Despite about N100 trillion budget by the federal government between 1999 and 2022, out-of-school children in the country rose from 10.5 million in 18 million.
The deputy director, MacArthur Foundation, Mr Dayo Olaide, disclosed this Thursday in Abuja during a summit on situating Constituency Projects in the 2023 Electioneering Campaigns. The event was organised by OrderPaper in partnership with Budgit and MacArthur Foundation.
Olaide regretted that Nigerian lawmakers are indifference to monitoring budget implementations, thus deny the citizenry of good governance.
Quoting him, “When the National Assembly passes the appropriation, it is a law but the effect of that appropriation will never be felt by the ordinary Nigerians unless it is implemented.
“Between 1999 and as we speak, the Nigeria’s federal government has budgeted over N100trillion.

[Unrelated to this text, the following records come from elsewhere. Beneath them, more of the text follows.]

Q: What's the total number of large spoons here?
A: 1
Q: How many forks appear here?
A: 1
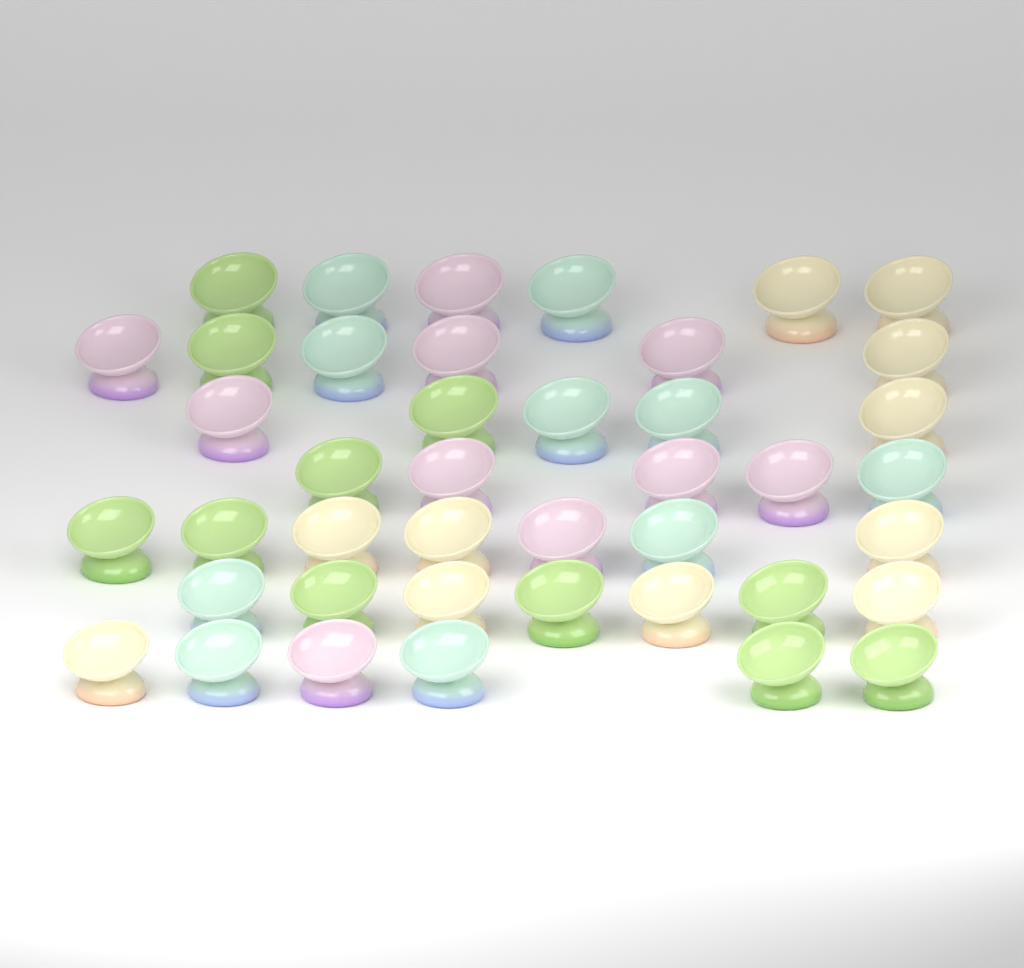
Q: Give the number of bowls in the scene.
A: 42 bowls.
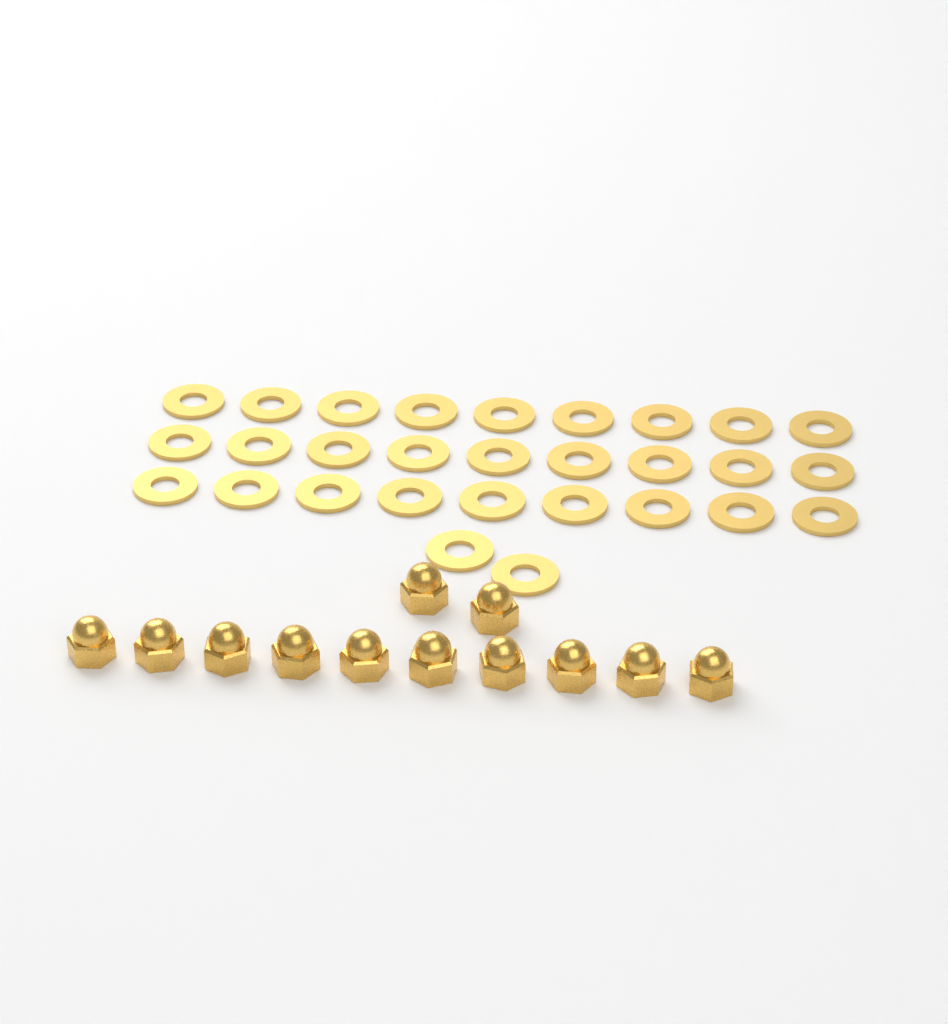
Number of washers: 29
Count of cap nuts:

This year 2022 is N17trillion, last year N13trillion, 2020 – N11trillion, 2019 – N8trillion, that is already over N40trillion.
“And between 1999 and 2018, it budgeted over N63trillion – that is the federal government.
“But within that same period, out-of-school children rose from 10.5million to 18million. So ask the question, where are those over N100 trillion gone to?”
According to him, Nigerians are more concerned about deliveries, and not passages. In his words, “Nigerians when they wake up every morning, they are asking themselves, what does this budget mean for me as a person?
“The member of the House of Representatives that spoke before me indicated that in the last couple of years there has been improvement and progress in legislative activities.
“We applauded the National Assembly when the House of Representatives and the Senate commenced the process of developing for themselves a legislative agenda because we all felt this was a turning point and provided an opportunity for us to engage them and to hold them to account.
“The sector that I am very much interested in which, is governance, there is progress. You can talk about the Public Procurement Law which was never there. You can talk about the anti-corruption Act and the Fiscal Responsibility Act, the Nigerian Extractive Transparency Initiative Act and several important legislations that are in place.
“But the significance of any law is not in the paper that has been signed. It is in the impact that it is able to make in the lives of the ordinary Nigerians and I think that is why the biggest deficit is.”
A representative of Budgit, Adewale Adejola, who represented the country director, Mr Gabriel Okiewu, said despite 469 federal lawmakers, 36 governors, House of Assembly members and local government chairmen and councillors, it was disheartening that the citizenry live below standards.
According to him, “With our Tracker department, we monitor constituency projects in 32 states and the FCT. So we have the understanding of what is actually happening across the country.
“We also see that empowerment projects take more than 60 per cent of the N100billion allocation for constituency projects every year.
“Of the amount, the principal officers like the Senate president, speaker of the House of Representatives, Senate leader and his counterpart in the House take the largest share.
“The biggest challenge we have today is not corruption even though I do say sometimes, is corruption. Rather, it is the fast disappearing confidence and trust of citizens in anything that represents government and democracy now.
“Constituency projects present the unique opportunity for the National Assembly to build and restore that confidence so that when we say we speak on behalf and we appropriate funds on your behalf, we are actually doing that.”